Amira Saladin was a teenager the first time she made the trip with her parents. They pointed at the ground and told her she was on the peak of the tallest mountain in the solar system. At the time, she didn’t believe a word of it. Fifteen years and more than a dozen return trips later, she still found it difficult to believe. It was a let down, actually.
She eyed the approaching storm with a touch of annoyance. “Just another beautiful day on the Arcadian Plain.”
Kazuo Nagai’s voice came in over her headset. “Cry me a river, Sal. You love it out here. I know it, and you know it. Now stop working your jaw and gimme a hand with this.”
She estimated an hour or more before the storm would hit, time enough to get their work done with ease. She was also pretty sure she outranked Kazuo, so she kept moving at her own leisurely pace. At least, she thought she outranked him. As she watched the coming storm, she wondered if anyone really understood the GAF chain of command.
Sal turned back toward the wall of the Ares Colony, where Kazuo was impatiently holding up a half-tonne composite steel panel. His powered environment suit, called a MASPEC, made him look like the bastard offspring of a man and a forklift, and the forklift had more dominant genes. Sal made a mental note to do something about the suits’ aesthetics once she got all the bugs worked out.
She marched over and grabbed the other en
d of the panel, and together they carried it to the side, revealing the bare innards of the atmosphere processor beneath. The compartment was full of ducting and jumbled wires. She hated electronic spaghetti. “Remind me to chew out whoever left this mess. It’s like they never heard of cable ties.”
“Probably your father’s work.”
“Shut up.”
Kazuo flicked on his shoulder lamp and hunkered down in front of the compartment. “Which board is it?”
“Jay five. The rack with the bright red error light.”
“I’m color blind, Sal. I’ve told you at least a hundred times.”
“And it’s funny every single time,” she said without malice.
Kazuo selected the screwdriver attachment on his wrist tool, and went to work on the screws which held the circuit board in place. “Tell me something interesting about Mars,” he said while he worked.
Sal pulled the replacement board out of her pack. “Alright.
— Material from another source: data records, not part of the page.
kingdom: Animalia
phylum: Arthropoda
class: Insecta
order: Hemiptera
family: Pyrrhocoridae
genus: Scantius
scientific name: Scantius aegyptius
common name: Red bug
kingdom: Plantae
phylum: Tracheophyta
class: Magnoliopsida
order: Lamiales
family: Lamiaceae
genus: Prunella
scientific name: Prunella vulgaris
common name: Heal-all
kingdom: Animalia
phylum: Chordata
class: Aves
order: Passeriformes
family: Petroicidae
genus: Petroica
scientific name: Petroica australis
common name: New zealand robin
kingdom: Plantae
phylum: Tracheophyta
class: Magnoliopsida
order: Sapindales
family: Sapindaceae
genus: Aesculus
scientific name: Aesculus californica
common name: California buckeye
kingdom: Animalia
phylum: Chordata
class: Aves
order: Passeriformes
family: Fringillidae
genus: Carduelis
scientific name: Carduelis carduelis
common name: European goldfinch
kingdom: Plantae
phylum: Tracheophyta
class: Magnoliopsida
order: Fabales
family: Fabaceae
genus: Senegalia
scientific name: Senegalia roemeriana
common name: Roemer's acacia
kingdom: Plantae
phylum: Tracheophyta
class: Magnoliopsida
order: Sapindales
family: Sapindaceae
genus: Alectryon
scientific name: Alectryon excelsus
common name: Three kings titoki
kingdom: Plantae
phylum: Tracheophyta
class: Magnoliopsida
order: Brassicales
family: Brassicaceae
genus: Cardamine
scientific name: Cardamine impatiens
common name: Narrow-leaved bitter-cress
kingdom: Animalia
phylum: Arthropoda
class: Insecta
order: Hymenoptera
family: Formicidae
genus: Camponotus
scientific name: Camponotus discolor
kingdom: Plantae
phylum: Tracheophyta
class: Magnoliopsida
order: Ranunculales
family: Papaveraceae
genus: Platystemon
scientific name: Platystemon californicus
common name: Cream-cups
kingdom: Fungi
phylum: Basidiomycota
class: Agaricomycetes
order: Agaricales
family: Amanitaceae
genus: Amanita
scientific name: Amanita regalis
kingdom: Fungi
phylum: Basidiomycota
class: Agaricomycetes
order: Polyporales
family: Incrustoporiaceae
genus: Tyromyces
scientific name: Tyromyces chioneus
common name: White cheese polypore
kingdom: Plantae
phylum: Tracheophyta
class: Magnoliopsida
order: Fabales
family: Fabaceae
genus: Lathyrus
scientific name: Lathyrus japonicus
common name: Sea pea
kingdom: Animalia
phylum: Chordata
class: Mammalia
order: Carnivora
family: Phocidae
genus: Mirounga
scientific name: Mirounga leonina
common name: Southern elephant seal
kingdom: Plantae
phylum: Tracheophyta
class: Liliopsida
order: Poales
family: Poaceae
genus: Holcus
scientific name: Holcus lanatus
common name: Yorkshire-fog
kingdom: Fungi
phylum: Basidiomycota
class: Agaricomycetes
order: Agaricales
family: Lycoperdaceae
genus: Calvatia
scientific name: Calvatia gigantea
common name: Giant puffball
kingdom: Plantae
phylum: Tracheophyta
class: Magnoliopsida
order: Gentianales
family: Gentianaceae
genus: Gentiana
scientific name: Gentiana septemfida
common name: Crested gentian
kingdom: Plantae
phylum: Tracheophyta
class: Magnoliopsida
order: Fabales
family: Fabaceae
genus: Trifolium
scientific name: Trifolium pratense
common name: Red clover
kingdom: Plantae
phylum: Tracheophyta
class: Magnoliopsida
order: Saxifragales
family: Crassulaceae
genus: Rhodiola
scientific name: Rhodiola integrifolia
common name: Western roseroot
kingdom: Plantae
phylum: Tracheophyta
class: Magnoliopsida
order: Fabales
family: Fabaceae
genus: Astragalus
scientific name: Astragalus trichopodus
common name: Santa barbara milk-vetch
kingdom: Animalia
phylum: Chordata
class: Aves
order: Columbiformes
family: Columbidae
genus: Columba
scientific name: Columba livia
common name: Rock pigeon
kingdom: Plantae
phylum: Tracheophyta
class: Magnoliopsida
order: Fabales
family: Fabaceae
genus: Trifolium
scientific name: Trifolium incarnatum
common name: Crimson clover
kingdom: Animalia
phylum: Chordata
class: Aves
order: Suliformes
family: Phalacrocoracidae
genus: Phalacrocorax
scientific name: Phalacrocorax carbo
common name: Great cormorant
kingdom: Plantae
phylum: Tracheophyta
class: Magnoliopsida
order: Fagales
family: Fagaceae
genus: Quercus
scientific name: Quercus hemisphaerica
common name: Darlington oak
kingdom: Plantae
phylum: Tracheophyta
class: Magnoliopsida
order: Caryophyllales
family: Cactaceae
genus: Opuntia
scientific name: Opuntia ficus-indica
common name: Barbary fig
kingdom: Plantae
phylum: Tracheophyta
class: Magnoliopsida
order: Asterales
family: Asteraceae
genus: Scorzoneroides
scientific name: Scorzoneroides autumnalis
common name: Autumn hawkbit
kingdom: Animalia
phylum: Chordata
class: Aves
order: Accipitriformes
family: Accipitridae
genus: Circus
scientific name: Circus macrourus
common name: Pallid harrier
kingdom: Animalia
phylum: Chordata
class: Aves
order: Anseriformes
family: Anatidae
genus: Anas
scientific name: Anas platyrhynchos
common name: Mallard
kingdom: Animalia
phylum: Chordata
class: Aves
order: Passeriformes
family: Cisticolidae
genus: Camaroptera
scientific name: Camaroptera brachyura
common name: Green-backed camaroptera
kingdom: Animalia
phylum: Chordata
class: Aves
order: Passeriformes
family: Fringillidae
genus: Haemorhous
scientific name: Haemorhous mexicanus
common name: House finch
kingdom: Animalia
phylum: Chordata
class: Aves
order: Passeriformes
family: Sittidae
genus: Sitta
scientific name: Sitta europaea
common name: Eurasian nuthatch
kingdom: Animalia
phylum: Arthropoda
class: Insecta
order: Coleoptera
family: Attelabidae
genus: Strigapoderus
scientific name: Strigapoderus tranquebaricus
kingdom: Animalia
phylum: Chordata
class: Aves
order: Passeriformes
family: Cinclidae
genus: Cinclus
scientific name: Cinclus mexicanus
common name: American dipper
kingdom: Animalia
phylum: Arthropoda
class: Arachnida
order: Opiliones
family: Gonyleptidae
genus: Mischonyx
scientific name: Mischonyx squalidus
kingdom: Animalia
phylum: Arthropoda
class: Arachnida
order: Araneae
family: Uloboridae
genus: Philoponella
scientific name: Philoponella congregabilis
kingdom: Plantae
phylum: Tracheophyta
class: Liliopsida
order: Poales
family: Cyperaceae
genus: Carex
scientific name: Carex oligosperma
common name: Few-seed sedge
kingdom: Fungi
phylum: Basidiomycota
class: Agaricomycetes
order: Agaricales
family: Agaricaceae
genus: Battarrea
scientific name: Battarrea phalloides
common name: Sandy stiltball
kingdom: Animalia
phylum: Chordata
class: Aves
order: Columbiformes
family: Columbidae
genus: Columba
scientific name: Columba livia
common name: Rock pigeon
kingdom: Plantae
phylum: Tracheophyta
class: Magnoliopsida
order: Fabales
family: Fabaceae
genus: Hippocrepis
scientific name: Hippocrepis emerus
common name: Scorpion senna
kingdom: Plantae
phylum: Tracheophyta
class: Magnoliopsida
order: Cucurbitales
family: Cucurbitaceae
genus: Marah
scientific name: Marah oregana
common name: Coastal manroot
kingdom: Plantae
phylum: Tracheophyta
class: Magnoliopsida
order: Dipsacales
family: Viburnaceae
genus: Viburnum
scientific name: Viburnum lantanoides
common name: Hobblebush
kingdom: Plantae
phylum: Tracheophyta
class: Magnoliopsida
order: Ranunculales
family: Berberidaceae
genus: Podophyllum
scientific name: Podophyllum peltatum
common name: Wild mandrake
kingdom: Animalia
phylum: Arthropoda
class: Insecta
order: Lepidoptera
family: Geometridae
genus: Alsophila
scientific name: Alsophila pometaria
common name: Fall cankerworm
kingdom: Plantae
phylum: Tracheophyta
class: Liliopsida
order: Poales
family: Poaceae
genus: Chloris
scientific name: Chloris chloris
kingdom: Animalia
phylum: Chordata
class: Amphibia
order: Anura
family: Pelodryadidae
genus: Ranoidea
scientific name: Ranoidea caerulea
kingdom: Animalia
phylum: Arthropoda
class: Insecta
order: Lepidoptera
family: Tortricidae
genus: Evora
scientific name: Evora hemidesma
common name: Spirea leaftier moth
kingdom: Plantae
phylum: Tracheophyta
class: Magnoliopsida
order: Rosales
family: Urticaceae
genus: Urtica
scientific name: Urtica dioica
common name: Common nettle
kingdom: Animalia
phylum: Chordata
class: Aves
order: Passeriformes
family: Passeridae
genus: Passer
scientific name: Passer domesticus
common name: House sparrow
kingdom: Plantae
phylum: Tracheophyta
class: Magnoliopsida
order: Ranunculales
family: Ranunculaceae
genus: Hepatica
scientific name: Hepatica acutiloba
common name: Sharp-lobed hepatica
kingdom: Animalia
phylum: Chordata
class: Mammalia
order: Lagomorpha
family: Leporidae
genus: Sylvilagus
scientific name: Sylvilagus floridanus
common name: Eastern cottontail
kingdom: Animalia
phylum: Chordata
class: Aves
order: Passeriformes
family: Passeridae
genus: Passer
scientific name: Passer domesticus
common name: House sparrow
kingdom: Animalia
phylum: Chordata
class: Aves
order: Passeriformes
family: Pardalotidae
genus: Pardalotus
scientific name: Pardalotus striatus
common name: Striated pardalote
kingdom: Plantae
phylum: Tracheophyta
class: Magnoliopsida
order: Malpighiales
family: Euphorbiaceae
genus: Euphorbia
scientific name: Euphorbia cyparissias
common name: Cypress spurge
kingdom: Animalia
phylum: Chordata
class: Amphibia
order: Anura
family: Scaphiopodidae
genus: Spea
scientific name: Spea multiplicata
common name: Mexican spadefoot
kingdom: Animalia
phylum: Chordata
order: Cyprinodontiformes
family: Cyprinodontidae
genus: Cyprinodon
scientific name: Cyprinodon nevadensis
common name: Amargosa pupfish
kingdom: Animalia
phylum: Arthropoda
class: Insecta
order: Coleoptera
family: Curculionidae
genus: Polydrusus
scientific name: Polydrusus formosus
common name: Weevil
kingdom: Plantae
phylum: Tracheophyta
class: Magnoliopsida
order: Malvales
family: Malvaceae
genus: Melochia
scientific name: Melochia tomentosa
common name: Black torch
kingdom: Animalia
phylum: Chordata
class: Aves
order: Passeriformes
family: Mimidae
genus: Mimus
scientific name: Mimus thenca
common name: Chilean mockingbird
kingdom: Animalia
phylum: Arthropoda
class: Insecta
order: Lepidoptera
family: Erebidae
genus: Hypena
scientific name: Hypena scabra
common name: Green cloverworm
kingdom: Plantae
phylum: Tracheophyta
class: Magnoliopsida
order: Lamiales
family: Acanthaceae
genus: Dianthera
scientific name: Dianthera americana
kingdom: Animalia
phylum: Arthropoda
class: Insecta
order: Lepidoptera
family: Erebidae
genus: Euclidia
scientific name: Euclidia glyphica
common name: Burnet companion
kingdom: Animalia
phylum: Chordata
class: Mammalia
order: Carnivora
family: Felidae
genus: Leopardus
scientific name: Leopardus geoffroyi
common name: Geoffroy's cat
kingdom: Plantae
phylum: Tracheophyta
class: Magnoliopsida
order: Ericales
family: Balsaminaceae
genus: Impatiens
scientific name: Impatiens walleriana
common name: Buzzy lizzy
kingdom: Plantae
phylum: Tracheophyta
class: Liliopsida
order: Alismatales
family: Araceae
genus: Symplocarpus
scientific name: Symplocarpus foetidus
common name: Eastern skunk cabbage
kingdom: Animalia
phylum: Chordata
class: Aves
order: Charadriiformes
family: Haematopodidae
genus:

Did you know that in ancient times, Mars was inhabited by a race of intelligent tiger-lizard men?”
“Is that so?”
“Absolute fact. Although their civilization collapsed, a few of them survived into modern times, and around the turn of the century, they assisted human efforts to explore the red planet by wiping off the rovers’ solar panels at night while the machines were powered down.”
“Amazing,” Kazuo said. He handed her the burnt out board, and she gave him the replacement. “Now, what exactly is a tiger-lizard man?”
“They’re basically like normal lizard men, but with jaunty stripes and cheerier attitudes.”
Kazuo gave the replacement board a healthy nudge to make sure it was properly seated, then went about screwing it in. “That makes some crazy sort of sense, I guess. Wait… Last week, didn’t you tell me Mars was originally colonized by little green men with fat heads? There are shenanigans afoot.”